Abstract
Background: Pulmonary arterial hypertension (PAH) is a deadly disease without effective non-invasive diagnostic and prognostic testing. It remains unclear whether vasodilators reverse inflammatory activation, a part of PAH pathogenesis. Single-cell profiling of inflammatory cells in blood could clarify these PAH mechanisms.

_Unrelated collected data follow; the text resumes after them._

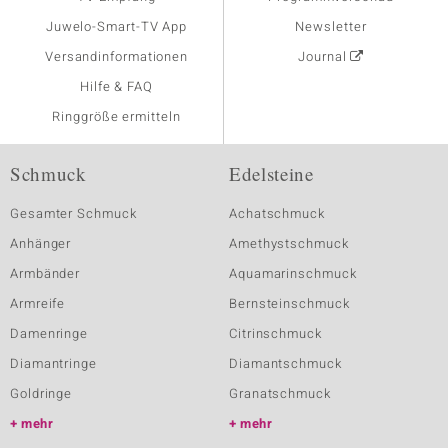
Juwelo-Smart-TV App
Newsletter
Versandinformationen
Journal
Hilfe & FAQ
Ringgröße ermitteln
Schmuck
Edelsteine
Gesamter Schmuck
Achatschmuck
Anhänger
Amethystschmuck
Armbänder
Aquamarinschmuck
Armreife
Bernsteinschmuck
Damenringe
Citrinschmuck
Diamantringe
Diamantschmuck
Goldringe
Granatschmuck
mehr
mehr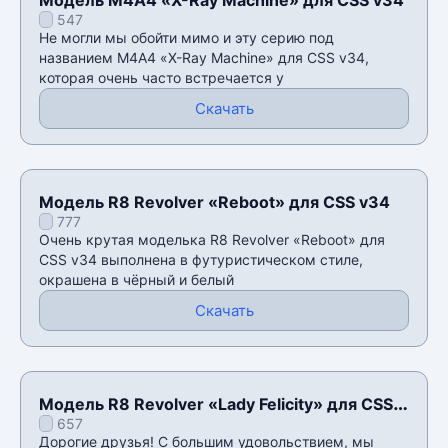
547
Не могли мы обойти мимо и эту серию под
названием М4А4 «X-Ray Machine» для CSS v34,
которая очень часто встречается у
Скачать
Модель R8 Revolver «Reboot» для CSS v34
777
Очень крутая моделька R8 Revolver «Reboot» для
CSS v34 выполнена в футуристическом стиле,
окрашена в чёрный и белый
Скачать
Модель R8 Revolver «Lady Felicity» для CSS
657
v34
Дорогие друзья! С большим удовольствием, мы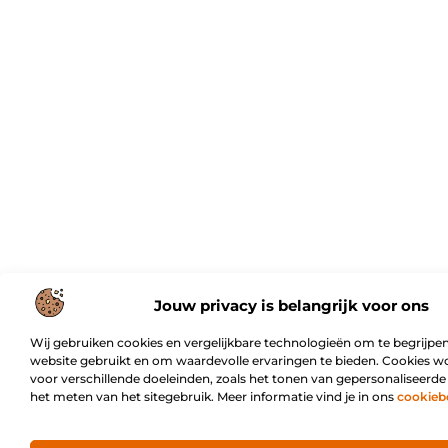
Jouw privacy is belangrijk voor ons
Wij gebruiken cookies en vergelijkbare technologieën om te begrijpen
website gebruikt en om waardevolle ervaringen te bieden. Cookies w
voor verschillende doeleinden, zoals het tonen van gepersonaliseerde
het meten van het sitegebruik. Meer informatie vind je in ons
cookieb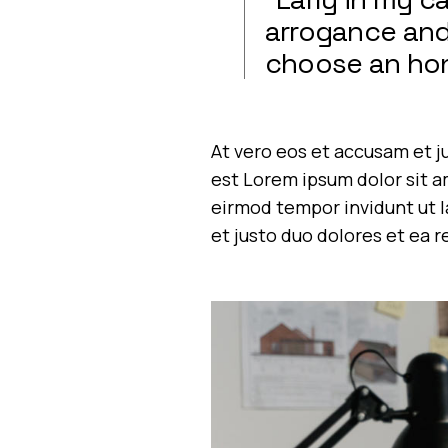
arrogance and 
choose an hon
At vero eos et accusam et j
est Lorem ipsum dolor sit a
eirmod tempor invidunt ut l
et justo duo dolores et ea 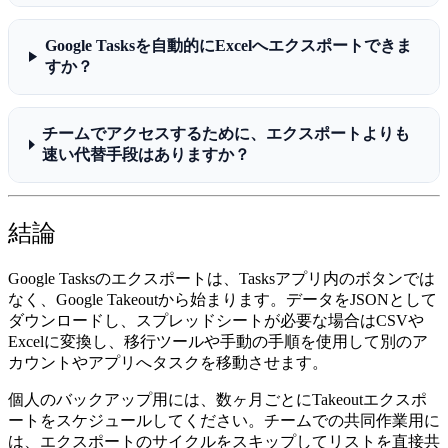
Google Tasksを自動的にExcelへエクスポートできま
すか？
チームでアクセスするために、エクスポートよりも
速い代替手段はありますか？
結論
Google Tasksのエクスポート
は、Tasksアプリ内のボタンでは
なく、Google Takeoutから始まります。データをJSONとして
ダウンロードし、スプレッドシートが必要な場合はCSVや
Excelに変換し、移行ツールや手動の手順を使用して別のア
カウントやアプリへタスクを移動させます。
個人のバックアップ用には、数ヶ月ごとにTakeoutエクスポ
ートをスケジュールしてください。チームでの共同作業用に
は、エクスポートのサイクルをスキップしてリストを直接共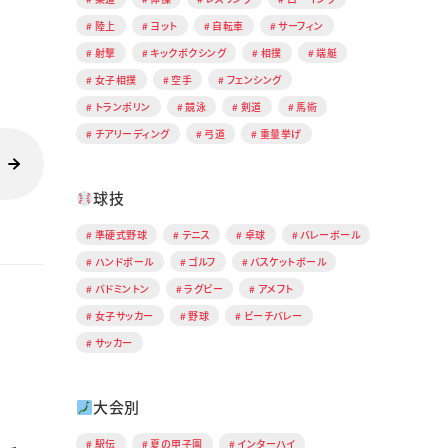
陸上
ヨット
自転車
サーフィン
射撃
キックボクシング
相撲
端艇
女子相撲
空手
フェンシング
トランポリン
競泳
剣道
馬術
チアリーディング
弓道
重量挙げ
球技
準硬式野球
テニス
卓球
バレーボール
ハンドボール
ゴルフ
バスケットボール
バドミントン
ラグビー
アメフト
女子サッカー
野球
ビーチバレー
サッカー
大会別
駅伝
夏の甲子園
インターハイ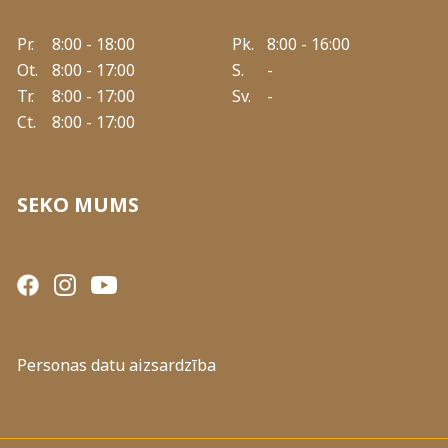
Pr.
8:00 - 18:00
Pk.
8:00 - 16:00
Ot.
8:00 - 17:00
S.
-
Tr.
8:00 - 17:00
Sv.
-
Ct.
8:00 - 17:00
SEKO MUMS
Personas datu aizsardzība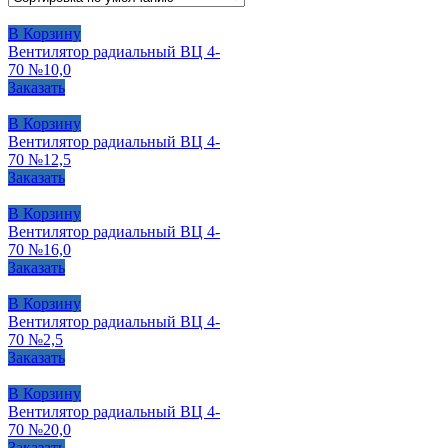
В Корзину
Вентилятор радиальный ВЦ 4-
70 №10,0
Заказать
В Корзину
Вентилятор радиальный ВЦ 4-
70 №12,5
Заказать
В Корзину
Вентилятор радиальный ВЦ 4-
70 №16,0
Заказать
В Корзину
Вентилятор радиальный ВЦ 4-
70 №2,5
Заказать
В Корзину
Вентилятор радиальный ВЦ 4-
70 №20,0
Заказать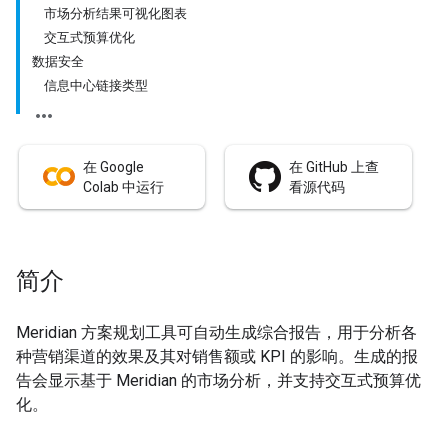
市场分析结果可视化图表
交互式预算优化
数据安全
信息中心链接类型
在 Google
在 GitHub 上查
Colab 中运行
看源代码
简介
Meridian 方案规划工具可自动生成综合报告，用于分析各
种营销渠道的效果及其对销售额或 KPI 的影响。生成的报
告会显示基于 Meridian 的市场分析，并支持交互式预算优
化。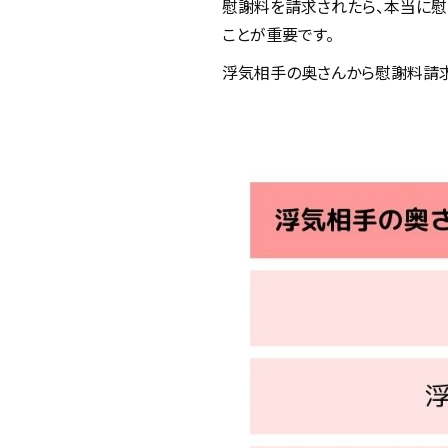
慰謝料を請求されたら、本当に
ことが重要です。
浮気相手の奥さんから慰謝料請求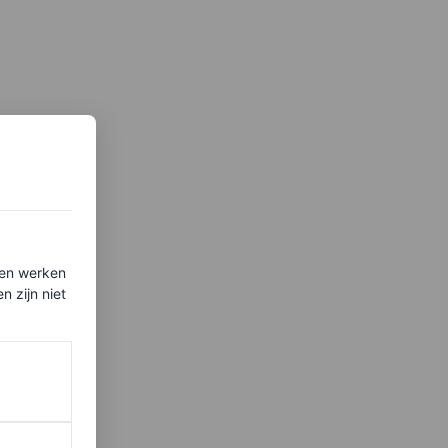
ten werken
 zijn niet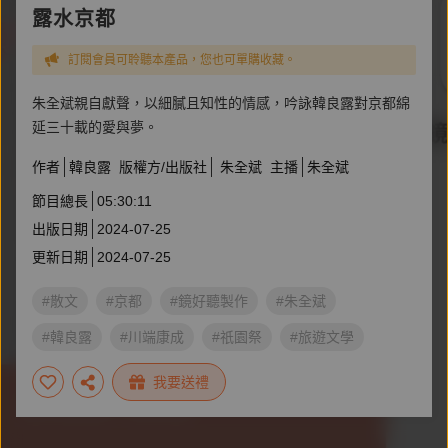
露水京都
訂閱會員可聆聽本產品，您也可單購收藏。
朱全斌親自獻聲，以細膩且知性的情感，吟詠韓良露對京都綿
延三十載的愛與夢。
作者
韓良露
版權方/出版社
朱全斌
主播
朱全斌
節目總長
05:30:11
出版日期
2024-07-25
更新日期
2024-07-25
#散文
#京都
#鏡好聽製作
#朱全斌
#韓良露
#川端康成
#祇園祭
#旅遊文學
#日本文化
#古都
我要送禮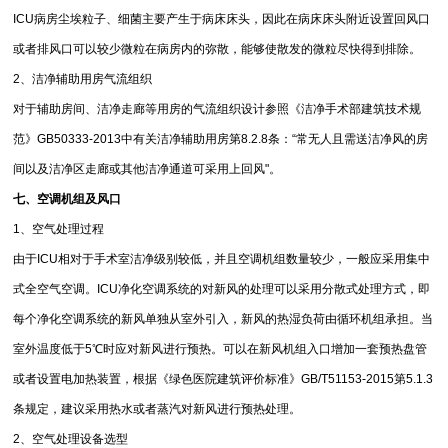
ICU病房尘埃粒子、细菌主要产生于病床床头，因此在病床床头附近设置回风口
或者排风口可以较少微粒在病房内的弥散，能够使散发的微粒尽快得到排除。
2、洁净辅助用房气流组织
对于辅助房间、洁净走廊等用房的气流组织设计参照《洁净手术部建筑技术规
范》GB50333-2013中有关洁净辅助用房第8.2.8条：“常无人且需送洁净风的房
间以及洁净区走廊或其他洁净通道可采用上回风"。
七、空调机组及风口
1、空气处理过程
由于ICU相对于手术室洁净级别较低，并且空调机组数量较少，一般应采用集中
式全空气空调。ICU净化空调系统的对新风的处理可以采用分散式处理方式，即
每个净化空调系统的新风单独从室外引入，新风的热湿负荷由循环机组承担。当
室外温度低于5℃时应对新风进行预热。可以在新风机组入口增加一套预热盘管
或者设置电加热装置，根据《绿色医院建筑评价标准》GB/T51153-2015第5.1.3
条规定，建议采用热水或者蒸汽对新风进行预热处理。
2、空气处理设备选型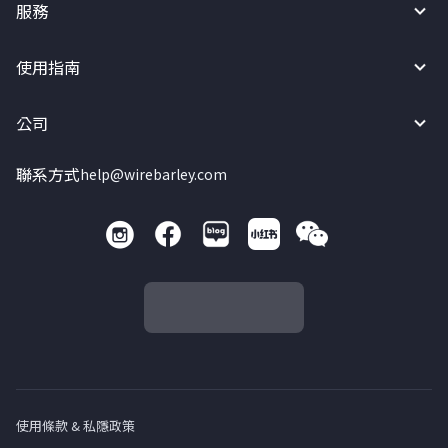
服務
使用指南
公司
聯系方式
help@wirebarley.com
使用條款 & 私隱政策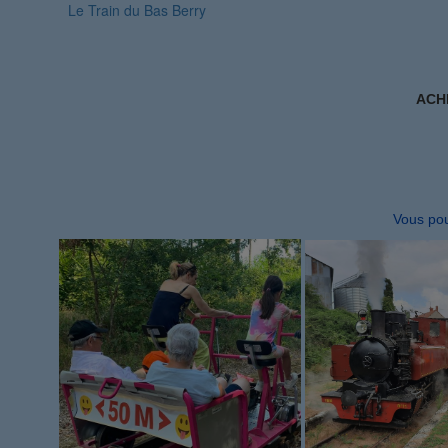
Le Train du Bas Berry
ACH
Vous pou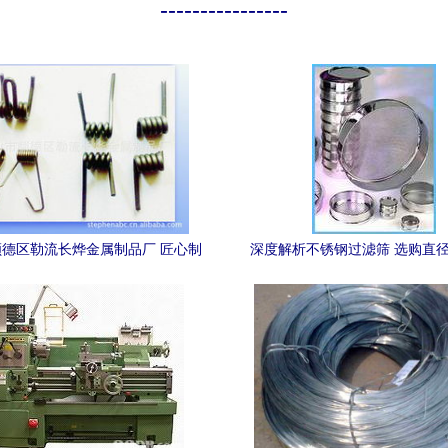
----------------
德区勒流长烨金属制品厂 匠心制
深度解析不锈钢过滤筛 选购直径
造，铸就品质金属制品
度7cm产品与价格指南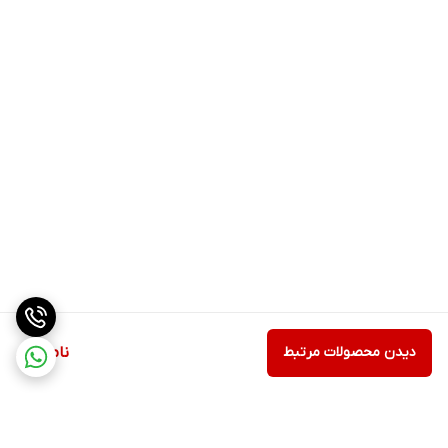
دیدن محصولات مرتبط
ناموجود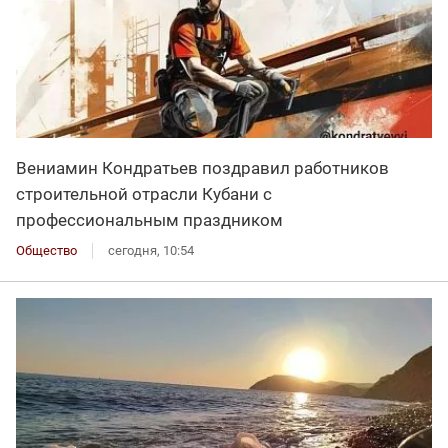
Вениамин Кондратьев поздравил работников
строительной отрасли Кубани с
профессиональным праздником
Общество
сегодня, 10:54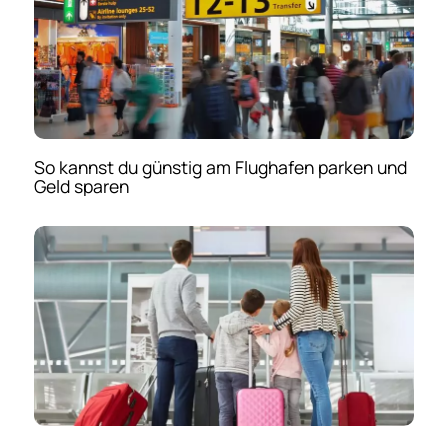
So kannst du günstig am Flughafen parken und
Geld sparen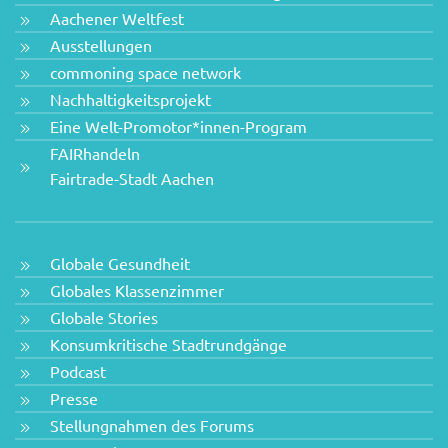
Aachener Weltfest
Ausstellungen
commoning space network
Nachhaltigkeitsprojekt
Eine Welt-Promotor*innen-Program
FAIRhandeln
Fairtrade-Stadt Aachen
Globale Gesundheit
Globales Klassenzimmer
Globale Stories
Konsumkritische Stadtrundgänge
Podcast
Presse
Stellungnahmen des Forums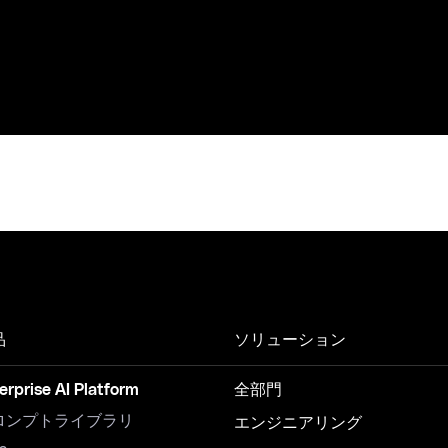
品
ソリューション
erprise AI Platform
全部門
ロンプトライブラリ
エンジニアリング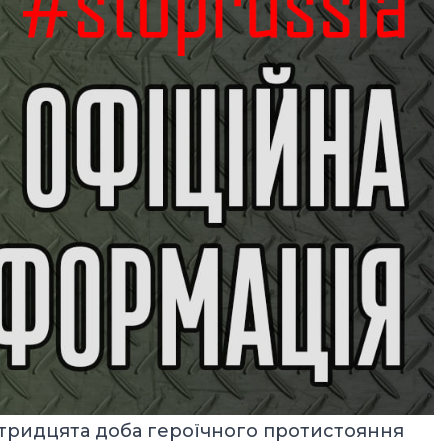
ті тридцята доба героїчного протистояння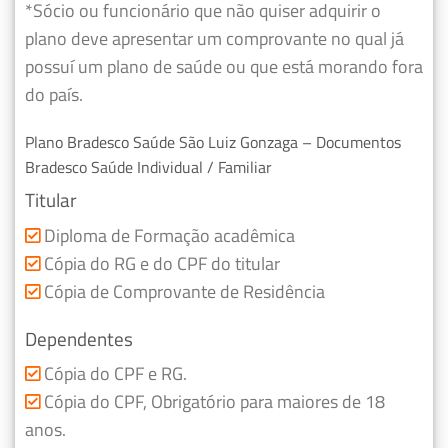
*Sócio ou funcionário que não quiser adquirir o
plano deve apresentar um comprovante no qual já
possuí um plano de saúde ou que está morando fora
do país.
Plano Bradesco Saúde São Luiz Gonzaga – Documentos
Bradesco Saúde Individual / Familiar
Titular
Diploma de Formação acadêmica
Cópia do RG e do CPF do titular
Cópia de Comprovante de Residência
Dependentes
Cópia do CPF e RG.
Cópia do CPF, Obrigatório para maiores de 18
anos.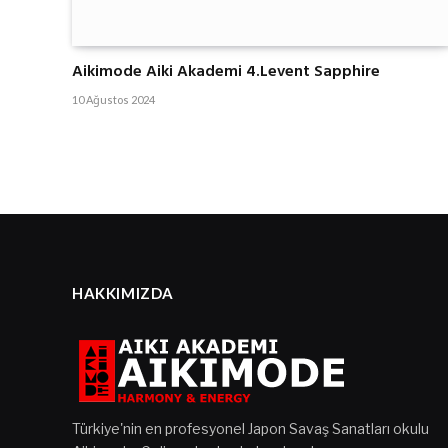
Aikimode Aiki Akademi 4.Levent Sapphire
10 Ağustos 2024
HAKKIMIZDA
Türkiye'nin en profesyonel Japon Savaş Sanatları okulu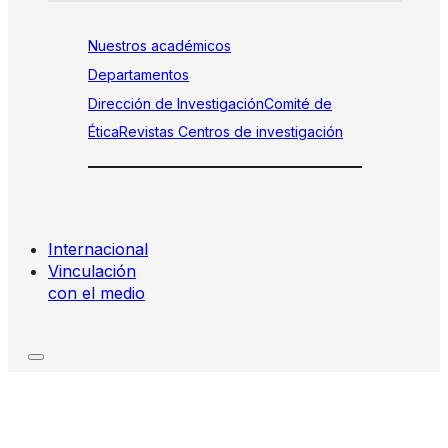
Nuestros académicos
Departamentos
Dirección de Investigación
Comité de
Ética
Revistas
Centros de investigación
Internacional
Vinculación
con el medio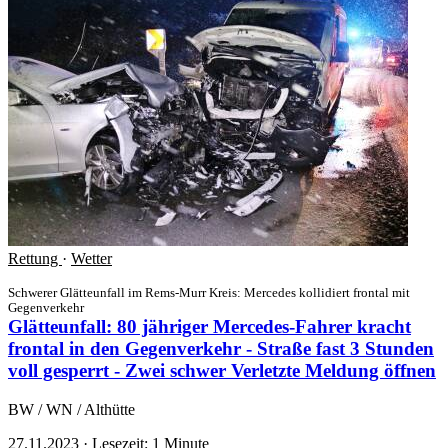
Rettung
·
Wetter
Schwerer Glätteunfall im Rems-Murr Kreis: Mercedes kollidiert frontal mit
Gegenverkehr
Glätteunfall: 80 jähriger Mercedes-Fahrer kracht
frontal in den Gegenverkehr - Straße fast 3 Stunden
voll gesperrt - Zwei schwer Verletzte
Meldung öffnen
BW / WN / Althütte
27.11.2023
·
Lesezeit: 1 Minute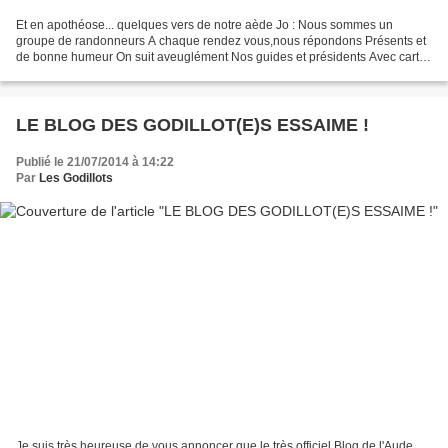
Et en apothéose... quelques vers de notre aède Jo : Nous sommes un
groupe de randonneurs A chaque rendez vous,nous répondons Présents et
de bonne humeur On suit aveuglément Nos guides et présidents Avec cartes
et GPS Ils nous mènent partout sans stress...
LE BLOG DES GODILLOT(E)S ESSAIME !
Publié le 21/07/2014 à 14:22
Par
Les Godillots
Je suis très heureuse de vous annoncer que le très officiel Blog de l'Aude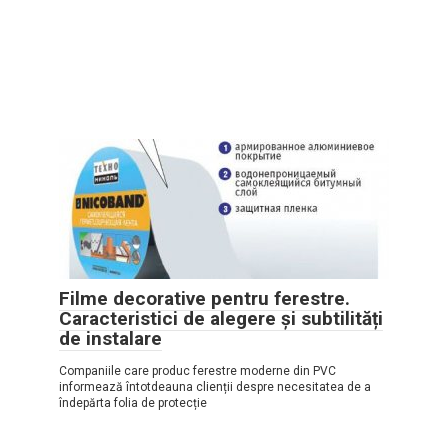
Filme decorative pentru ferestre.
Caracteristici de alegere și subtilități
de instalare
Companiile care produc ferestre moderne din PVC
informează întotdeauna clienții despre necesitatea de a
îndepărta folia de protecție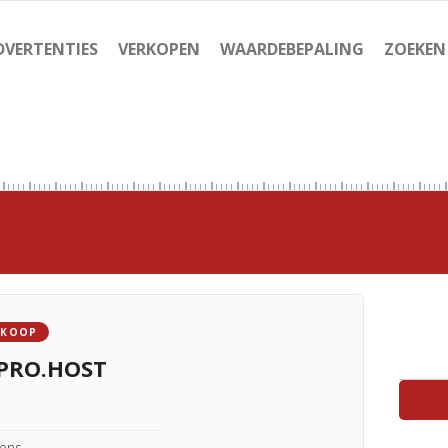
DVERTENTIES
VERKOPEN
WAARDEBEPALING
ZOEKEN
 KOOP
PRO.HOST
kens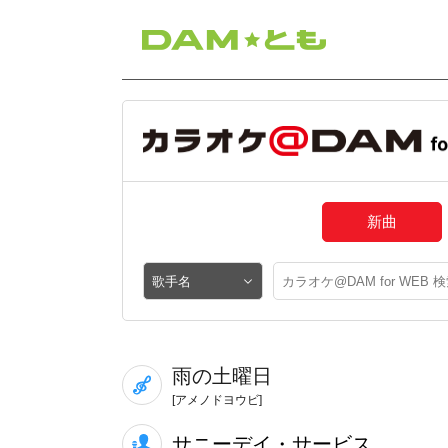
新曲
雨の土曜日
[アメノドヨウビ]
サニーデイ・サービス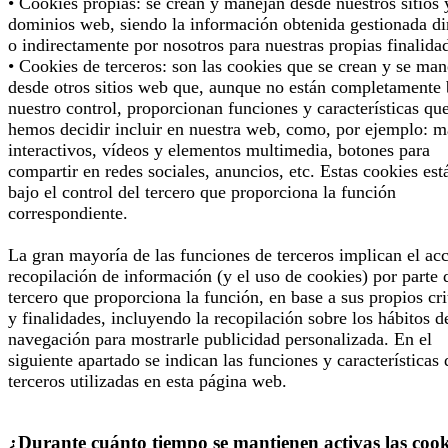
• Cookies propias: se crean y manejan desde nuestros sitios 
dominios web, siendo la información obtenida gestionada di
o indirectamente por nosotros para nuestras propias finalida
• Cookies de terceros: son las cookies que se crean y se man
desde otros sitios web que, aunque no están completamente 
nuestro control, proporcionan funciones y características qu
hemos decidir incluir en nuestra web, como, por ejemplo: 
interactivos, vídeos y elementos multimedia, botones para
compartir en redes sociales, anuncios, etc. Estas cookies est
bajo el control del tercero que proporciona la función
correspondiente.
La gran mayoría de las funciones de terceros implican el ac
recopilación de información (y el uso de cookies) por parte 
tercero que proporciona la función, en base a sus propios cri
y finalidades, incluyendo la recopilación sobre los hábitos d
navegación para mostrarle publicidad personalizada. En el
siguiente apartado se indican las funciones y características 
terceros utilizadas en esta página web.
¿Durante cuánto tiempo se mantienen activas las cook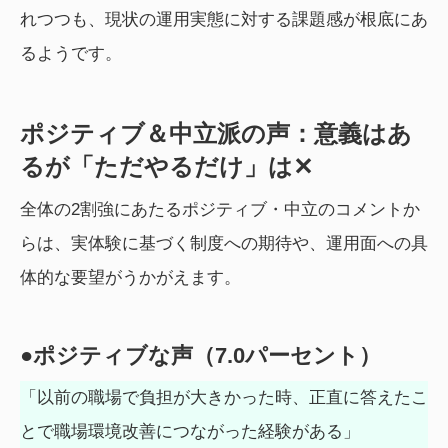
れつつも、現状の運用実態に対する課題感が根底にあ
るようです。
ポジティブ＆中立派の声：意義はあ
るが「ただやるだけ」は✕
全体の2割強にあたるポジティブ・中立のコメントか
らは、実体験に基づく制度への期待や、運用面への具
体的な要望がうかがえます。
●ポジティブな声（7.0パーセント）
「以前の職場で負担が大きかった時、正直に答えたこ
とで職場環境改善につながった経験がある」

Methods: We evaluated a University of Pittsburgh Medical Center (UPMC) cohort consisting of idiopathic PAH and scleroderma associated PAH (iPAH and sscPAH) patients and non-PAH controls. We performed single cell RNA sequencing (scRNA-seq) of peripheral blood mononuclear cells (PBMCs) from controls (N=3) and PAH patients (iPAH and sscPAH), naïve to treatment (N=4), 3 months after phosphodiesterase 5 inhibitor (PDE5i) treatment (N=7), and 3 months after PDE5i+macitentan (N=6). We compared the transcriptomes of 5 PBMC subtypes from iPAH and sscPAH to observe their serial responses to treatments. Furthermore, we utilized network analysis to illuminate the altered connectivity of biological networks in this complex disease.
Results: We defined differential gene expression and perturbed network connectivity in PBMCs of PAH patients following PDE5i or PDE5i+macitentan. Importantly, we identified significant reversal of inflammatory transcripts and pathways in the combined PAH patient cohort after vasodilator therapy in every PBMC type assessed. The “Glucagon Signaling in Metabolic Regulation” pathway in monocytes was reversed after vasodilator therapy via two independent analysis modalities.
Conclusion: Via a systems biology approach, we define inflammatory reprogramming in blood of PAH patients and the anti-inflammatory activity of vasodilators. Such findings establish diagnostic and prognostic blood-based tools for tracking inflammatory progression of PAH and response to therapy.